The greatest confounder underlying this current method of validating WHR-B is one of pleiotropy, which tempers the conclusions due to shared genetic factors causing WHR-B and other endpoints, such as triglycerides or CHD. Though this paper makes many attempts to address this issue, it is difficult to completely mitigate concern. Still, this study should be accepted into the canon of evidence suggesting WHR-B as a more accurate predictor of cardiovascular and metabolic diseases compared to BMI.

Click to read the study, published today in JAMA

Relevant Reading: Effect of potentially modifiable risk factors associated with myocardial infarction in 52 countries (the INTERHEART study): case-control study

In-Depth [retrospective cohort]: The 48 SNP WHR-B polygenic index was developed from the Genome-Wide Investigation of Anthropometric Traits (GIANT) Consortium. The index had an F-score of 1713 and described 1.5% of the variance in WHR-B, validating it as an appropriate marker for WHR-B. Using data from the UK Biobank, the WHR-B polygenic index was not associated with confounders of WHR-B, such as smoking, alcohol use, physical activity, vegetable consumption, red meat consumption, and breastfeeding status as a child.
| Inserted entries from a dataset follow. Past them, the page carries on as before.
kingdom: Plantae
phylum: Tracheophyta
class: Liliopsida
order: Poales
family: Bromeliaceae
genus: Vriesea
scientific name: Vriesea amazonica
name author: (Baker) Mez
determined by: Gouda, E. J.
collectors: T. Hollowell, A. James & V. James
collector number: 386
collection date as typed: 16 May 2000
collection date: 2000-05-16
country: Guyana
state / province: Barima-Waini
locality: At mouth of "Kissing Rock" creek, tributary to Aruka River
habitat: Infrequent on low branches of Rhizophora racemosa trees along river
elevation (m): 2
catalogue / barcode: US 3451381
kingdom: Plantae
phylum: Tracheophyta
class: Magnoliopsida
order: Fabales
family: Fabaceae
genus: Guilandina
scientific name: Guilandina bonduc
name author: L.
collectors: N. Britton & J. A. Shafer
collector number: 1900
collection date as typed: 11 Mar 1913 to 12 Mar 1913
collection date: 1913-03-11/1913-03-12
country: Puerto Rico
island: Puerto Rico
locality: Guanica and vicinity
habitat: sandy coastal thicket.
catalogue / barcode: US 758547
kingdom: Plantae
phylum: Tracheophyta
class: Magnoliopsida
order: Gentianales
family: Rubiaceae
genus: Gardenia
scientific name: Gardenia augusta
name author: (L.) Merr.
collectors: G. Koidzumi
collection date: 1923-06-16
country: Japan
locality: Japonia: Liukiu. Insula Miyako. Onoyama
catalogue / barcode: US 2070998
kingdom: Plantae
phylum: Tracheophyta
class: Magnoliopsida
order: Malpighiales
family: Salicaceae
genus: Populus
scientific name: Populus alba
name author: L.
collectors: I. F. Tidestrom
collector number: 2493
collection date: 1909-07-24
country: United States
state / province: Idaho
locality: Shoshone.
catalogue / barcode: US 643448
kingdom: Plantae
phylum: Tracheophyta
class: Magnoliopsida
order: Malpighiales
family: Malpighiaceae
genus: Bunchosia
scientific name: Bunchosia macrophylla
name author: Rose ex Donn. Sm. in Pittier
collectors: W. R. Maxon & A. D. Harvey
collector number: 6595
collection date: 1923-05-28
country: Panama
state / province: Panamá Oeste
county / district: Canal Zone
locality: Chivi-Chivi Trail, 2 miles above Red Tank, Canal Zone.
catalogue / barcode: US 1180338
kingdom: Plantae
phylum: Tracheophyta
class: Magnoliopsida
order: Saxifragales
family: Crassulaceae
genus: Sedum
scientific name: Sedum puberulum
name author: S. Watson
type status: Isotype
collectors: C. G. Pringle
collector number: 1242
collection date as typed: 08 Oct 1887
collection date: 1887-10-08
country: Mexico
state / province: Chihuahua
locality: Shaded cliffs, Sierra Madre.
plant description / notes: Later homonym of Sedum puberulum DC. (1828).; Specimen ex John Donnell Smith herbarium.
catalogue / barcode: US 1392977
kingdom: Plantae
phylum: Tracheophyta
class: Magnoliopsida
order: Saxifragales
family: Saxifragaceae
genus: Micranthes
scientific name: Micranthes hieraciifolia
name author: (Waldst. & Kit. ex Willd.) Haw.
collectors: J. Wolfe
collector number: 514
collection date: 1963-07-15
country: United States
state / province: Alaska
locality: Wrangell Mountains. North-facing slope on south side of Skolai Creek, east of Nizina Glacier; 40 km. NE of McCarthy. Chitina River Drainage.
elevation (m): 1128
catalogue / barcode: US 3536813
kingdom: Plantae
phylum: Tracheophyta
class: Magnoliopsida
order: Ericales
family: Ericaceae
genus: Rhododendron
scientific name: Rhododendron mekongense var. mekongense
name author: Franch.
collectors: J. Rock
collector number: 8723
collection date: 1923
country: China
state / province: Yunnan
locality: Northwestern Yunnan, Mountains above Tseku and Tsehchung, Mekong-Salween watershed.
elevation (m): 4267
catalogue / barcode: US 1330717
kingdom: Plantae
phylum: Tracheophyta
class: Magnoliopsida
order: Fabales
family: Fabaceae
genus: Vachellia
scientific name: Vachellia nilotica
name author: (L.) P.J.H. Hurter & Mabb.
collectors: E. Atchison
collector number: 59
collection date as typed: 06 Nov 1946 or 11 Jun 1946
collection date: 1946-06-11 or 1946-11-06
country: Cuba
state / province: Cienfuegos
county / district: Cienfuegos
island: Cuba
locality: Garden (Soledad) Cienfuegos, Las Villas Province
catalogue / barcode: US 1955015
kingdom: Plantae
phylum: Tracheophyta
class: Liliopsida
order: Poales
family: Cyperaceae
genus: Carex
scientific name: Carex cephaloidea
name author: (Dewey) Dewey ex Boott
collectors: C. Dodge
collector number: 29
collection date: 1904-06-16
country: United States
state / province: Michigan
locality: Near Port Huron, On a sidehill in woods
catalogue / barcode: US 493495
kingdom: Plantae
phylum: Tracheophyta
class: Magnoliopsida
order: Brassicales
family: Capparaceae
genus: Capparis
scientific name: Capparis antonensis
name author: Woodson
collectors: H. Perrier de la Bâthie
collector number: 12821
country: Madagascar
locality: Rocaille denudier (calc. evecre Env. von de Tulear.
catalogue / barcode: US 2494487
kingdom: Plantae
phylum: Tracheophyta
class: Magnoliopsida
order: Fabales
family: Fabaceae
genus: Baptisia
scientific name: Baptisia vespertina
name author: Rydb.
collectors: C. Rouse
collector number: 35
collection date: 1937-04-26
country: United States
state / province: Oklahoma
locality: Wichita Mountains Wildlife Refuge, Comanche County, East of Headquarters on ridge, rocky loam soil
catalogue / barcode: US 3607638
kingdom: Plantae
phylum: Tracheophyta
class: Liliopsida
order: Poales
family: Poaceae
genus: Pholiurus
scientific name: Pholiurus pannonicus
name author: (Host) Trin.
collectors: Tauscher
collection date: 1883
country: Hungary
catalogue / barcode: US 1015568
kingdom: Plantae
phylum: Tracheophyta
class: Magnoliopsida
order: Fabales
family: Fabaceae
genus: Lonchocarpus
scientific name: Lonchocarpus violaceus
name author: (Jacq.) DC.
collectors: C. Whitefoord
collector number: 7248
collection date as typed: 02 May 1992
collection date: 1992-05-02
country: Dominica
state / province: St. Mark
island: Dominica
The WHR-B polygenic index was associated with many biomarkers of CHD and DM-II, and for every 1 standard deviation increase in the WHR-B index there was an associated 1-point decrease in BMI (CI95 0.87-1.1), a 2-cm increase in waist circumference (CI95 1.5-2.4), and a 4.1-cm decrease in hip circumference (CI95 3.8-4.4). Likewise, each standard deviation increase in the index was associated with higher total cholesterol levels (5.6 mg/dL, CI95 3.9-7.3), higher LDL (5.7 mg/dL, CI95 4.1-7.2), higher triglyceride levels (27 mg/dLCI95 25-30), lower HDL level (6.0 mg/dL, CI95 5.3-6.6), higher log-transformed fasting insulin levels (0.07 log[pmol/L], CI95 0.05-0.08) log[pmol/L]), higher 2-hour glucose levels (4.1mg/dL, CI, 1.6-6.5), and higher systolic blood pressure (2.1 mmHg, CI95 1.2-3.0 mm Hg). The WHR-B polygenic index was also associated with a higher risk of DM-II (OR 1.77 CI95 1.57-2.00) and CHD (OR 1.46, CI95 1.32-1.62). 4 out of 5 sensitivity analyses for pleiotropy showed similar results and a phenome-wide association to 38 other unrelated disease were not significantly associated with the WHR-B polygenic index.